Business considerations have been secondary in recent times, as much of the business sector itself still looks to the mainland market for their investment. Indeed, there are still plenty of discussions about the advantages of investing in the mainland. The Hong Kong market is small when compared to the mainland market. Businesses will not be hurt that much even if the fiscal surplus dries up, or even tax increases for finance redistribution. The Hong Kong economy sits in a comfortable fiscal cushion, and there is no need for a "prepare for a rainy day" attitude now. The wealthy people in Hong Kong can always earn from speculative activities through property and stocks. For the less-able, welfare expenditure will keep them happy. The economy's long-term performance has become a secondary concern.
The poverty line in Hong Kong is more politically oriented than economically structured, since there can never be a proper economic formula to define poverty. It is the individual ability that counts in economics. The post-1997 Hong Kong economy has already become domestic-driven, while the externally-driven, outward looking nature of the Hong Kong economy has evaporated. With the large fiscal surplus, it would be politically convenient to spend. Aiding poverty will give rise to another interested group that holds contrasting social principles to the traditional non-interventionist approach Hong Kong had. The dominant view among welfare advocates in Hong Kong is that they consider poverty as a stock and not as a flow. This means that they only look to poverty as a quantity and what to do with the existing amount of poor people and not look to policy on how to limit entry to the poverty pool and how to attract people to depart from the poverty pool.

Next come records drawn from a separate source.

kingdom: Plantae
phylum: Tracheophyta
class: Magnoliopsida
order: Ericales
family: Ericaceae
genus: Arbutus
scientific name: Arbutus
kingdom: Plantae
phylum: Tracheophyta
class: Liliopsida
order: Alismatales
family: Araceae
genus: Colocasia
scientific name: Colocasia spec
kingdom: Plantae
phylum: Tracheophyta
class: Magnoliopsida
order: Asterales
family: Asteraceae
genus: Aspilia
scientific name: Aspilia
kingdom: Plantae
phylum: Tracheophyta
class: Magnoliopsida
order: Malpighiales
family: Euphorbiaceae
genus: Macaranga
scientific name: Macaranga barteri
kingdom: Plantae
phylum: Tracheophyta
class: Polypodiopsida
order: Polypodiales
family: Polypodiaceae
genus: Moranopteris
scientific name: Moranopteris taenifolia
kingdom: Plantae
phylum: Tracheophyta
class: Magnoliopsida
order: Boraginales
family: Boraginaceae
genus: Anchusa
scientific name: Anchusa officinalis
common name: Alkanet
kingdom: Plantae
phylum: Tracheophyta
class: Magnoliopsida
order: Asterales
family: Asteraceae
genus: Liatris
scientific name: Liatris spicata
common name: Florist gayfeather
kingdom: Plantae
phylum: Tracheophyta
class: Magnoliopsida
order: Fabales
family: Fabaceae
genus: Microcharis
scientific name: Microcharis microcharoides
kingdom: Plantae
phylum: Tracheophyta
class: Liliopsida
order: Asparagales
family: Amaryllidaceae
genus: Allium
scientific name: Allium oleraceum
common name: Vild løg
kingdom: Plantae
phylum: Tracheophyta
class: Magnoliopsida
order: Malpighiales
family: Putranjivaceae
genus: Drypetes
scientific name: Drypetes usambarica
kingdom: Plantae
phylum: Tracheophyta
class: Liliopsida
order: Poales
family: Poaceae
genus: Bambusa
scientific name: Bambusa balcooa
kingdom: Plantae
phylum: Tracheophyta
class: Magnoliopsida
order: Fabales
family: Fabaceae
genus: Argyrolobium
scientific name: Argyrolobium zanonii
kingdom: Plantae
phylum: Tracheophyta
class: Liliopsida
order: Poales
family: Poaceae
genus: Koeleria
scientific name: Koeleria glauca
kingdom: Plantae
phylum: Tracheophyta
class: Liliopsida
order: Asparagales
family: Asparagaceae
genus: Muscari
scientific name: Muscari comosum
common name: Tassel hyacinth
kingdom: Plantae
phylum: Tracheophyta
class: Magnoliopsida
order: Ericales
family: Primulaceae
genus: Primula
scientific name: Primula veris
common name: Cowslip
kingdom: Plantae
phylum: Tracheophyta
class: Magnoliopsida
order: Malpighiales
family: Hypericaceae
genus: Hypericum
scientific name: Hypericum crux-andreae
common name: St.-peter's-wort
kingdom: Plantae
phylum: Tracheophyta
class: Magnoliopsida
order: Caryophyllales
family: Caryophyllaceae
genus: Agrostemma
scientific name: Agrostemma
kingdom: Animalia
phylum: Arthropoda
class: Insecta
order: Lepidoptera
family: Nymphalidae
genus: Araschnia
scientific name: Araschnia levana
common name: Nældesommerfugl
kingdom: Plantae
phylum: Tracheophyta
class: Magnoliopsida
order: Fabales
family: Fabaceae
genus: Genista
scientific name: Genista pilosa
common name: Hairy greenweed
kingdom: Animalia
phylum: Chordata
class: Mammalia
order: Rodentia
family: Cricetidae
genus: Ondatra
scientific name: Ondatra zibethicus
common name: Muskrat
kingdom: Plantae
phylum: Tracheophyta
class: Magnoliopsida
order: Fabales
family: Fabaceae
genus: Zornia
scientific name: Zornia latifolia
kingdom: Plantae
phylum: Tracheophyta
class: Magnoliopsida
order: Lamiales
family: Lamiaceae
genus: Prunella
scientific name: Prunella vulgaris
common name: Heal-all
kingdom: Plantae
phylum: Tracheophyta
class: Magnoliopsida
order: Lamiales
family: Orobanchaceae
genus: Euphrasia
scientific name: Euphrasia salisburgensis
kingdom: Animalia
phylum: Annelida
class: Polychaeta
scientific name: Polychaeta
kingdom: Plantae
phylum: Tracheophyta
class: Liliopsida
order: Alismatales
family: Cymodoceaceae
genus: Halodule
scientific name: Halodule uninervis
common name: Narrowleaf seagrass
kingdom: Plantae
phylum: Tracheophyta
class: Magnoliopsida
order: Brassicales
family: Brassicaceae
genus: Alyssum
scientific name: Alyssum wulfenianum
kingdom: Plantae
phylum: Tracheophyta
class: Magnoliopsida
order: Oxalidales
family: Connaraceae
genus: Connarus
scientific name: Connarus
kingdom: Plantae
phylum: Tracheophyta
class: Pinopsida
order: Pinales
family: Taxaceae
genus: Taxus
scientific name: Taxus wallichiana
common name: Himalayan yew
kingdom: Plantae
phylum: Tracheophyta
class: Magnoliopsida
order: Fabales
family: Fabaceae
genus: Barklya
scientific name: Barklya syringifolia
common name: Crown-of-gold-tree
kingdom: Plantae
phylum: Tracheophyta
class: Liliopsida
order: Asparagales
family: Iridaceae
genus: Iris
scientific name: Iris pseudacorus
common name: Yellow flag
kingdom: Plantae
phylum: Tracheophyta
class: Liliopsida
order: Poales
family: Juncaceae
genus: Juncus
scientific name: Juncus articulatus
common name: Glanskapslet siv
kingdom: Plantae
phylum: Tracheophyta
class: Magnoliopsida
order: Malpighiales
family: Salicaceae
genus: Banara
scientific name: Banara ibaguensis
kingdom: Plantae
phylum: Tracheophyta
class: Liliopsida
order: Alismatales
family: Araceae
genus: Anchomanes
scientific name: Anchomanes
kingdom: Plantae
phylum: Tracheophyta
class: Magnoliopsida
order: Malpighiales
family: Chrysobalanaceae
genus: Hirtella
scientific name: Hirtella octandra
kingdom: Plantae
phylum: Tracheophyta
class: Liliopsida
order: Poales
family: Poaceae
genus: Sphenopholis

For sure, with the implementation of a poverty line, the Hong Kong economy is shifting from a free economy to a new stage of socialist, interventionist and dependent economy. Policy to protect the less-able sector of the economy through redistribution and welfare will be formalized. As economic rewards are based less on individual productivity, disincentive will grow among the able sector of the population.
The author is an associate professor of the Department of Economics and Finance at City University of Hong Kong.